Reading text ->
⟨

My Lords, the Government admire the work undertaken by health organisations such as St John Ambulance and the Red Cross, and warmly welcome the contribution that “The Difference” can make to the treatment of the ill and injured.
Given that the St John Ambulance report suggests that some 150,000 lives could be saved if there was a rudimentary understanding of first aid, and given the paucity of understanding in this country—where only seven out of 100 of us have such knowledge, compared to four out of five of our German colleagues—will the Government redouble their efforts and consider including first aid in the PSHE part of the national curriculum? Will the Minister also study the work being done in the north-west, in a crucial project in Greater Manchester, where ambulancemen and paramedics teach primary schoolchildren about the work of providing and administering first aid? That has gone down very well indeed.
My Lords, the noble Lord asks several questions there. As I have indicated, we are extremely grateful to organisations such as St John Ambulance, the Red Cross and the British Heart Foundation for the extensive and excellent work that they do. As a general approach, we are clear that the NHS locally is best placed to assess and address what is needed in its areas, as indeed in other areas of healthcare. However, we encourage NHS providers to consider the kind of partnerships that work so well.
As regards schools and PSHE, as the noble Lord will know, first aid is included in the PSHE part of the school curriculum. It is not a mandatory module, though it is often included in key stages 3 and 4. What I can do is convey the noble Lord’s concerns to my colleagues in the Department for Education.
My Lords, can the Minister assure me that emphasis will still be placed on the continuing need to educate the public about when to call an ambulance? I strongly support making people more aware of first aid, but there are many conditions, such as strokes, which it is too late to treat unless it is done within a certain timeframe. The ambulance service, as I learnt when I had a fall recently, is very good when you call at sorting out exactly what your symptoms are and whether you need an ambulance. Will the Government ensure that the public remain aware of that situation?
My Lords, my noble friend is absolutely right. The kind of basic first aid provided by community first responders, as they are called, is extremely important, not least in terms of operating defibrillators. However, that sort of service should be seen as complementary to and supportive of ambulance responses to emergencies. It is not a substitute for emergency ambulance response, and it is right that my noble friend should raise that distinction.

⟩

Record extracts ->
⟨

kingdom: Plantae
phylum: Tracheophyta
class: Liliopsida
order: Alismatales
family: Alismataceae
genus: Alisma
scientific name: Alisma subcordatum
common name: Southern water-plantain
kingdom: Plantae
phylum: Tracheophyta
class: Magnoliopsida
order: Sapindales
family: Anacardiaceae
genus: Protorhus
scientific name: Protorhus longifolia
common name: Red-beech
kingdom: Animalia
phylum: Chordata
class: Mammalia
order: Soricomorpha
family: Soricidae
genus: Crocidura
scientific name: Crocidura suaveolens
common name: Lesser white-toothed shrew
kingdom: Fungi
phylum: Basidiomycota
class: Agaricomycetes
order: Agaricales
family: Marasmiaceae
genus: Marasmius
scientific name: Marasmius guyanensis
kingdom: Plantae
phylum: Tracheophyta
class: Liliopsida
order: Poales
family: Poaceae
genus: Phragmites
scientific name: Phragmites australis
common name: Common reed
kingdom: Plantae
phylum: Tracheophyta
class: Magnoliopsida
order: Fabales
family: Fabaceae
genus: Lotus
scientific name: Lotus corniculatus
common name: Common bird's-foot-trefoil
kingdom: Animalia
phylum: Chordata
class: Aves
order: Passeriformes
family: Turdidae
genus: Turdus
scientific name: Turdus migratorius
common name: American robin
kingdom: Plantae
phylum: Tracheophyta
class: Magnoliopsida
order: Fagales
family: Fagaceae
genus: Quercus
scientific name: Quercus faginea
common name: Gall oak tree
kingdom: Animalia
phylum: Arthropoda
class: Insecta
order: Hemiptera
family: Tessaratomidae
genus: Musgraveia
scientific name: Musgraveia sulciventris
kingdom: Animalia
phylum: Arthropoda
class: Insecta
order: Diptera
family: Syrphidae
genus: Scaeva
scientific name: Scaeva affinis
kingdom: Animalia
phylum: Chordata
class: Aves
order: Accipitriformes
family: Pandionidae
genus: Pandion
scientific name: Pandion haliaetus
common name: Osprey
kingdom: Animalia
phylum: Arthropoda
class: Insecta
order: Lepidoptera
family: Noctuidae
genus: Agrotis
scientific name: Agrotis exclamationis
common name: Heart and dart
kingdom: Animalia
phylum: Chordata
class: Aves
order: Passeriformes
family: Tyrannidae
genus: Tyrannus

⟩

What you have to do -> Pick up the House of Lords exchange on first aid and ambulance services after its final sentence and extend it. The lines come from a different source than the text.

Result of this task ->
I declare an interest as a former chief commander of St John. I am in touch with the recent campaign. It is interesting to note that there were 250,000 responses to an advertisement from people showing an interest in first aid, of which 70,000 indicated a desire to learn more about it. As part of this campaign, St John has decided that it needs to concentrate—the noble Lord, Lord Harrison, has already mentioned this—on young people and the workplace. An interesting statistic is that 45 per cent of incidents where resuscitation is required occur in offices rather than on building sites. Will the Minister assist St John and the many other agencies by supporting their call to improve workplace facilities for first aid to take place?
My Lords, the noble Baroness makes an important point. We all know that St John is active in major emergencies and road accidents and was active in the London bombings of five years ago. She is absolutely right that accidents in the workplace are a significant feature of the kinds of injuries that hospitals see. The ambulance service extends training in the workplace in a number of areas. However, I shall go back to the department and inquire about the extent to which St John in particular is doing this work. We may be able to feed in some important messages.
My Lords, I was aware that the St John guide is free. I take this opportunity to congratulate it on the way in which it distributes so much free material in this area. The noble Baroness raises a concern about the incidence of choking in restaurants. I am not aware of the extent to which restaurants as a whole are equipped to deal with that, but I will find out.